In Australia, the Cordia AA series was released in late 1983. An update, titled AB Series, arrived with a different grille, upgraded interior other minor changes in 1984. The final AC model was modified to run on unleaded fuel in late 1985. Production ceased in 1988. Two trim levels were available, the naturally aspirated 1.8-litre GSL and the turbocharged GSR. The early (leaded) GSRs were fitted with 13-inch alloy wheels; unleaded cars came fitted with chrome alloy 14-inch wheels. The 1800 Turbocharged Cordias were considered great performers at the time in the Australian market, which produced 110 kW at 6,000 rpm. It was able to achieve the 1/4 mile (400 metres) in 15.9 seconds and a top speed of over 200 km/h, strong performance for a 1.8-liter car in the mid-1980s and boasting similar performance to cars approximately 3 times its price, making it the performance bargain of the mid-1980s in Australia.

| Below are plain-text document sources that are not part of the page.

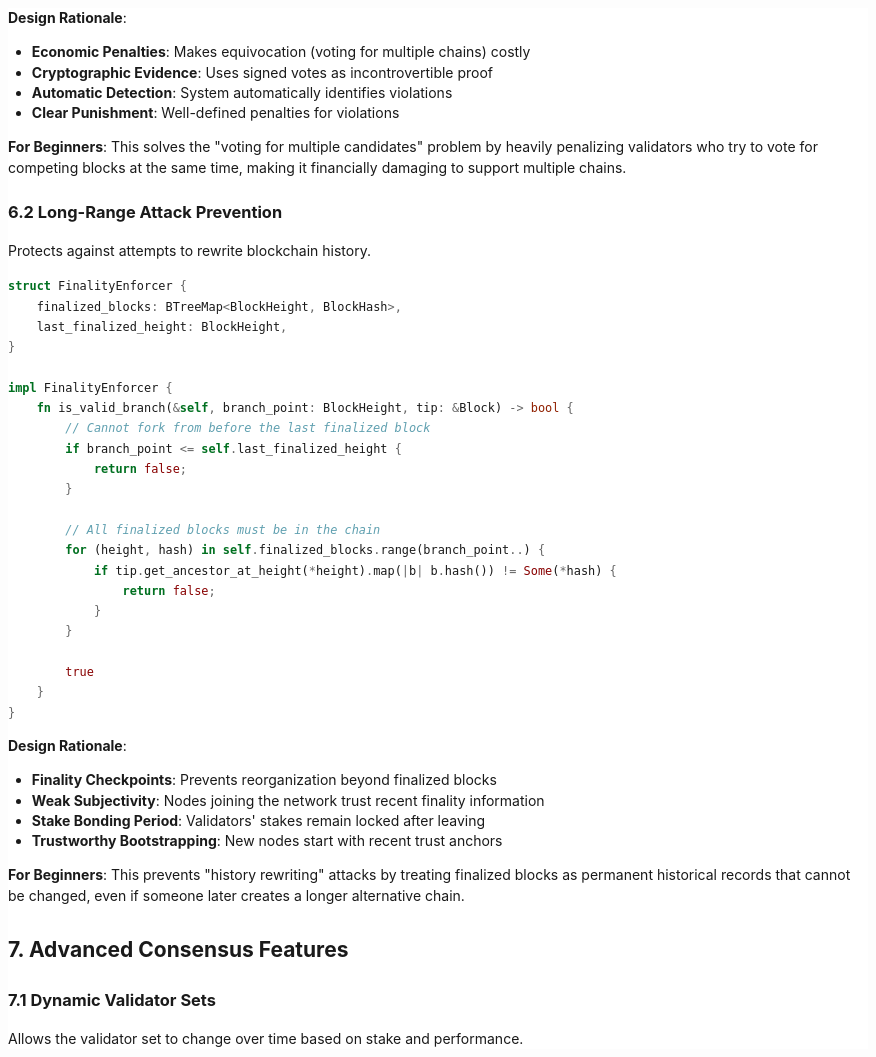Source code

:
 ```rust
```

**Design Rationale**:
- **Economic Penalties**: Makes equivocation (voting for multiple chains) costly
- **Cryptographic Evidence**: Uses signed votes as incontrovertible proof
- **Automatic Detection**: System automatically identifies violations
- **Clear Punishment**: Well-defined penalties for violations

**For Beginners**: This solves the "voting for multiple candidates" problem by heavily penalizing validators who try to vote for competing blocks at the same time, making it financially damaging to support multiple chains.

### 6.2 Long-Range Attack Prevention
Protects against attempts to rewrite blockchain history.

```rust
struct FinalityEnforcer {
    finalized_blocks: BTreeMap<BlockHeight, BlockHash>,
    last_finalized_height: BlockHeight,
}

impl FinalityEnforcer {
    fn is_valid_branch(&self, branch_point: BlockHeight, tip: &Block) -> bool {
        // Cannot fork from before the last finalized block
        if branch_point <= self.last_finalized_height {
            return false;
        }
        
        // All finalized blocks must be in the chain
        for (height, hash) in self.finalized_blocks.range(branch_point..) {
            if tip.get_ancestor_at_height(*height).map(|b| b.hash()) != Some(*hash) {
                return false;
            }
        }
        
        true
    }
}
```

**Design Rationale**:
- **Finality Checkpoints**: Prevents reorganization beyond finalized blocks
- **Weak Subjectivity**: Nodes joining the network trust recent finality information
- **Stake Bonding Period**: Validators' stakes remain locked after leaving
- **Trustworthy Bootstrapping**: New nodes start with recent trust anchors

**For Beginners**: This prevents "history rewriting" attacks by treating finalized blocks as permanent historical records that cannot be changed, even if someone later creates a longer alternative chain.

## 7. Advanced Consensus Features

### 7.1 Dynamic Validator Sets
Allows the validator set to change over time based on stake and performance.
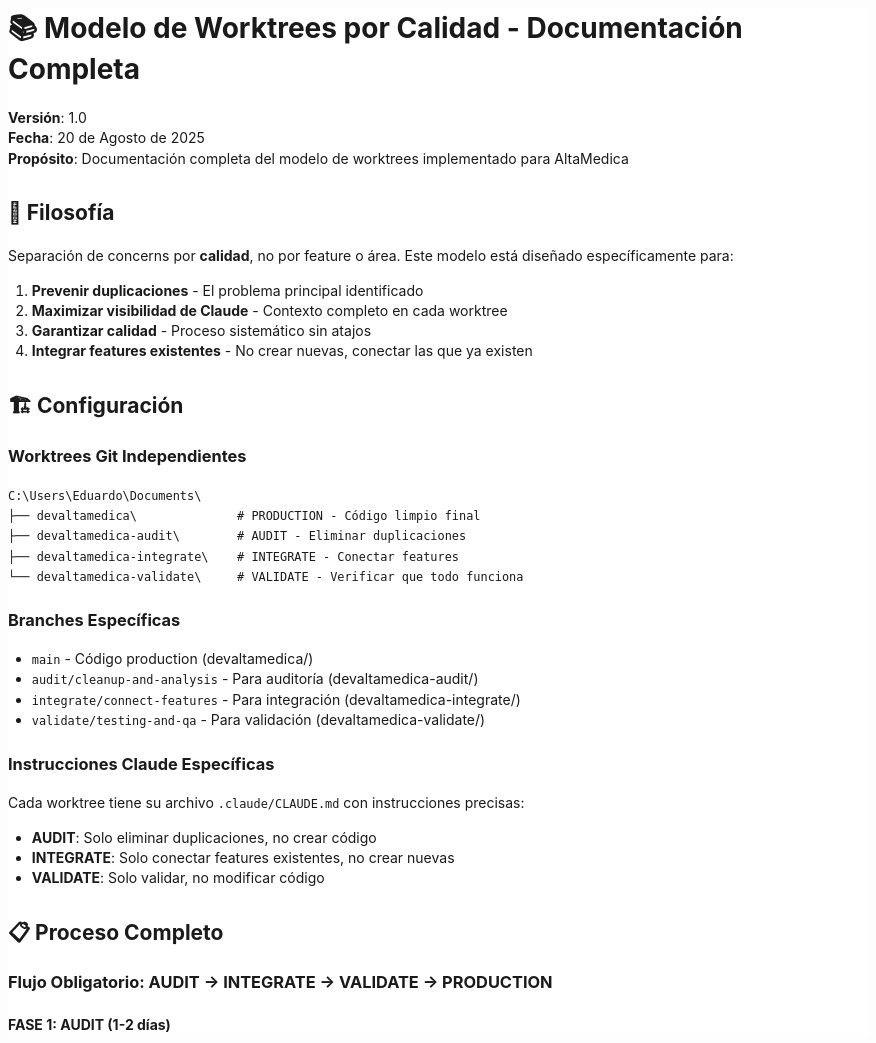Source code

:# 📚 Modelo de Worktrees por Calidad - Documentación Completa

**Versión**: 1.0  
**Fecha**: 20 de Agosto de 2025  
**Propósito**: Documentación completa del modelo de worktrees implementado para AltaMedica

## 🎯 Filosofía

Separación de concerns por **calidad**, no por feature o área. Este modelo está diseñado específicamente para:

1. **Prevenir duplicaciones** - El problema principal identificado
2. **Maximizar visibilidad de Claude** - Contexto completo en cada worktree
3. **Garantizar calidad** - Proceso sistemático sin atajos
4. **Integrar features existentes** - No crear nuevas, conectar las que ya existen

## 🏗️ Configuración

### Worktrees Git Independientes

```
C:\Users\Eduardo\Documents\
├── devaltamedica\              # PRODUCTION - Código limpio final
├── devaltamedica-audit\        # AUDIT - Eliminar duplicaciones
├── devaltamedica-integrate\    # INTEGRATE - Conectar features
└── devaltamedica-validate\     # VALIDATE - Verificar que todo funciona
```

### Branches Específicas

- `main` - Código production (devaltamedica/)
- `audit/cleanup-and-analysis` - Para auditoría (devaltamedica-audit/)
- `integrate/connect-features` - Para integración (devaltamedica-integrate/)
- `validate/testing-and-qa` - Para validación (devaltamedica-validate/)

### Instrucciones Claude Específicas

Cada worktree tiene su archivo `.claude/CLAUDE.md` con instrucciones precisas:

- **AUDIT**: Solo eliminar duplicaciones, no crear código
- **INTEGRATE**: Solo conectar features existentes, no crear nuevas
- **VALIDATE**: Solo validar, no modificar código

## 📋 Proceso Completo

### Flujo Obligatorio: AUDIT → INTEGRATE → VALIDATE → PRODUCTION

#### FASE 1: AUDIT (1-2 días)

When released in mid 1984 with its 4G62T 8-valve ECI (Electronically Controlled Injection) engine, the GSR AA and AB Turbo versions were something of a four-cylinder performance phenomenon, exciting the Australian motoring press and car enthusiasts alike. The last incarnation of the GSR, the AC model, was officially released January 1, 1986 to comply to the Australian government's new emissions requirements and was heavily detuned to run on the 91 octane unleaded fuel available at the time; output was dropped by almost 20 percent to 90KW to cope with this. This markedly reduced the performance of both the normally aspirated and turbocharged models.

The GSR was trialled as a pursuit car by NSW Police, and was reportedly the first Turbocharged vehicle used by Australian Police.

The USA version had the enhanced low speed crash resistant deeper bumpers which were also used on the NZ Turbocharged variants.

The places where these cars met with most enthusiastic success was in Australia and New Zealand. The success of the Cordia was based on its performance to cost ratio.

In New Zealand the Cordia was assembled, with the Tredia that it is based on, first by Todd Motors, and later by Mitsubishi New Zealand. The cars were imported as CKD kits and were built with about 41% local content including glass, upholstery, carpet, wiring harnesses and radiators. Both naturally aspirated engine models and turbocharged versions were made. NZ did not have an unleaded petrol version and when ULP was introduced in the nineties, the naturally aspirated GSL ran on premium unleaded petrol without any modification.